Charles Taylor is currently serving a 50-year sentence at the Frankland prison near Durham in northeastern England after his conviction in 2012 by a court in The Hague of fuelling civil conflict in Sierra Leone.
The warlord had argued that due to a “massive outbreak of Covid-19 in the UK” his life was at risk from the continued detention in Britain and that he wanted to be moved to a “safe third country”.
This request has however met the disapproval of the Residual Special Court for Sierra Leone as it said in a statement that
“Taylor had failed to comply with court directions that he specify which countries he considered safe.”
The court said that the judge dealing with Taylor’s application,Teresa Doherty,
“noted that the World Health Organization has not declared any place in the world safe from COVID-19”.

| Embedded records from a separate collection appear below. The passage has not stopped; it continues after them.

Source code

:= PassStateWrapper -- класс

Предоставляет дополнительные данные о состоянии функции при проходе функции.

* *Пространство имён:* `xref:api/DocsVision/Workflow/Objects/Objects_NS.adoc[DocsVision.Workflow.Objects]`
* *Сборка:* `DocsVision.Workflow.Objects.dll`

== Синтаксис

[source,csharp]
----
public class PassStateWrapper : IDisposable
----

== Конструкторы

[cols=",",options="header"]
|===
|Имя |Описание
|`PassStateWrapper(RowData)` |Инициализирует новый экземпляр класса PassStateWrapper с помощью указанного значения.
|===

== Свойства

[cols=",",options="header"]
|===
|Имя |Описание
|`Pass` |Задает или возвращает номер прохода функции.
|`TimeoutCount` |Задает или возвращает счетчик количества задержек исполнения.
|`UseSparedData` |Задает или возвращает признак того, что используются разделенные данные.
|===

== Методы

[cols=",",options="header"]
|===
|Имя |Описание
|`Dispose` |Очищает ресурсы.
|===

Taylor’s claims that his prison was overcrowded and offered bad conditions were also “at variance with facts”, the judge found.
Taylor had lost a previous bid to be allowed to serve the remainder of his term in an African jail in 2015.
He was convicted in 2012 on 11 counts of war crimes and crimes against humanity over acts committed by Sierra Leone rebels he aided and abetted during the war.